Images are taken from The New England Magazine June 1892.
The pioneer Hawai‘i Mission company sailed aboard the brig Thaddeus, a ship known in its day as the Mayflower of the Pacific, departing for the Hawaiian Islands from the Long Wharf in Boston on October 23, 1819. This 163-day voyage taken around Cape Horn brought evangelical Christianity to Hawai‘i, changing the Islands forever.
The sending of the American Board of Commissioners for Foreign Missions company came at the request of Native Hawaiian scholar Henry ‘Ōpūkaha‘ia. Henry died of typhus fever at about the age of thirty at the Foreign Mission School in Cornwall, Connecticut in February 1818. His dying wish was to return to Hawai‘i and to fulfill his plans to join with American missionaries in bringing the Gospel to the Hawaiian Islands.
The Rev. Lyman Beecher, pastor of the Litchfield Congregational Church in Litchfield, Connecticut mentored ‘Ōpūkaha‘ia following his baptism at Torringford, Connecticut in 1814. Henry and his fellow Hawaiian scholars at the Foreign Mission School in Cornwall, Connecticut were welcomed into the Beecher home. Beecher rose to become one of the most renowned ministers in New England in the 1820s. The Litchfield pastor preached the sermon at Henry’s funeral at the Cornwall Center Cemetery in February 1818.

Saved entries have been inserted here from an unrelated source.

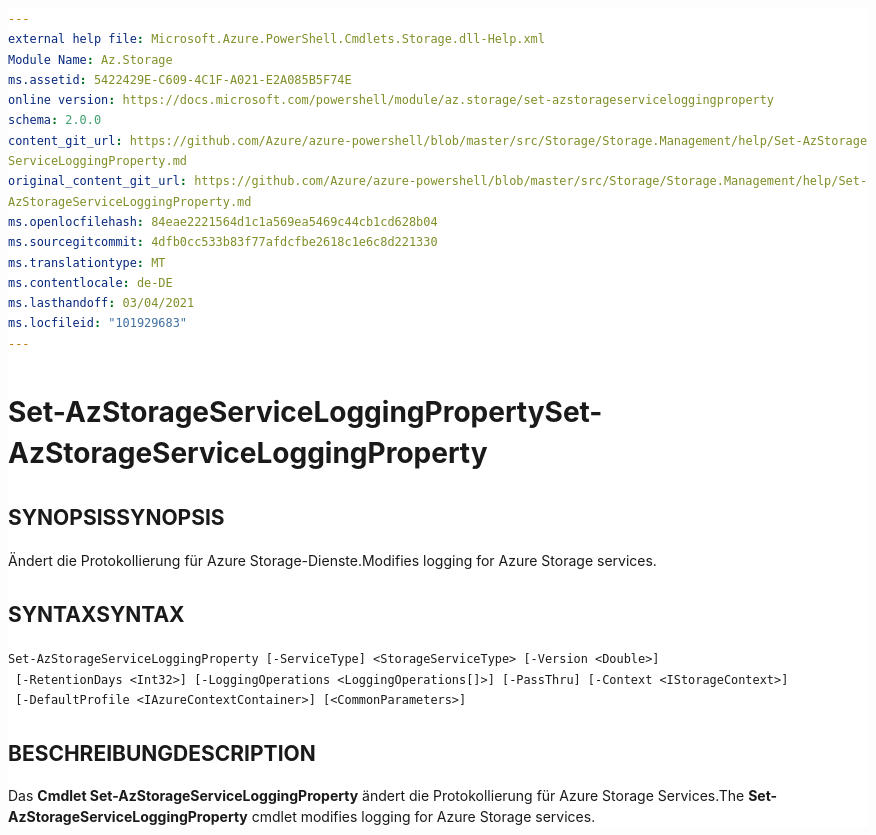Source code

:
 ```yaml
---
external help file: Microsoft.Azure.PowerShell.Cmdlets.Storage.dll-Help.xml
Module Name: Az.Storage
ms.assetid: 5422429E-C609-4C1F-A021-E2A085B5F74E
online version: https://docs.microsoft.com/powershell/module/az.storage/set-azstorageserviceloggingproperty
schema: 2.0.0
content_git_url: https://github.com/Azure/azure-powershell/blob/master/src/Storage/Storage.Management/help/Set-AzStorageServiceLoggingProperty.md
original_content_git_url: https://github.com/Azure/azure-powershell/blob/master/src/Storage/Storage.Management/help/Set-AzStorageServiceLoggingProperty.md
ms.openlocfilehash: 84eae2221564d1c1a569ea5469c44cb1cd628b04
ms.sourcegitcommit: 4dfb0cc533b83f77afdcfbe2618c1e6c8d221330
ms.translationtype: MT
ms.contentlocale: de-DE
ms.lasthandoff: 03/04/2021
ms.locfileid: "101929683"
---
```

# <span data-ttu-id="c06a0-101">Set-AzStorageServiceLoggingProperty</span><span class="sxs-lookup"><span data-stu-id="c06a0-101">Set-AzStorageServiceLoggingProperty</span></span>

## <span data-ttu-id="c06a0-102">SYNOPSIS</span><span class="sxs-lookup"><span data-stu-id="c06a0-102">SYNOPSIS</span></span>
<span data-ttu-id="c06a0-103">Ändert die Protokollierung für Azure Storage-Dienste.</span><span class="sxs-lookup"><span data-stu-id="c06a0-103">Modifies logging for Azure Storage services.</span></span>

## <span data-ttu-id="c06a0-104">SYNTAX</span><span class="sxs-lookup"><span data-stu-id="c06a0-104">SYNTAX</span></span>

```
Set-AzStorageServiceLoggingProperty [-ServiceType] <StorageServiceType> [-Version <Double>]
 [-RetentionDays <Int32>] [-LoggingOperations <LoggingOperations[]>] [-PassThru] [-Context <IStorageContext>]
 [-DefaultProfile <IAzureContextContainer>] [<CommonParameters>]
```

## <span data-ttu-id="c06a0-105">BESCHREIBUNG</span><span class="sxs-lookup"><span data-stu-id="c06a0-105">DESCRIPTION</span></span>
<span data-ttu-id="c06a0-106">Das **Cmdlet Set-AzStorageServiceLoggingProperty** ändert die Protokollierung für Azure Storage Services.</span><span class="sxs-lookup"><span data-stu-id="c06a0-106">The **Set-AzStorageServiceLoggingProperty** cmdlet modifies logging for Azure Storage services.</span></span>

Lyman Beecher presents a clear picture of the Pilgrim-Hawai‘i tie in his landmark sermon “The Memory of Our Fathers” given at Plymouth in November 1827. Beecher told the gathering, “If we look at our missionaries abroad [n.b. in Hawai‘i, Ceylon, Burma, elsewhere], and witness the smiles of heaven upon their efforts, our confidence, that it is the purpose of God to render our nation a blessing to the world, will be increased. In talents, and piety, and learning, and doctrine, and civil policy, they are the legitimate descendants of the Puritans.”
In the United States Capitol Building in Washington D.C. hangs a grand painting of the Pilgrim departure from Holland. Pilgrim leader William Bradford. In his book History of Plymouth Plantation, the first book written in New England, Bradford quoted their pastor John Robinson who declared a prophecy over the departing Pilgrims. Bradford, rather than seeing the Pilgrims as just fleeing the Old World for religious freedom, portrayed Robinson as sending off the Pilgrims as missionaries. Bradford emphasized this by quoting Robinson:
(They had) a great hope & inward zeal they had of laying some good foundation, or at least to make some way thereunto, for ye propagating & advancing ye gospel of ye kingdom of Christ in these remote parts of ye world; yea, though they should be but as stepping-stones unto others for ye performing of so great a work.
FUTURE EVENTS
Grand plans to commemorate in April 2020 in Hawai‘i the arrival of the pioneer Mission Company, and in November 2020 in Plymouth, Massachusetts the arrival of the Pilgrims, have both been postponed due to the covid-19 epidemic.
Events for the Hawai‘i Mission Departure Bicentennial were held in Boston at the Park Street Church, and across New England in October 2020.
Bicentennial events for the Hawai‘i arrival of the Sandwich Islands Mission had been planned for April 2020 in Kailua-Kona, in Honolulu, and in Waimea, Kaua‘i.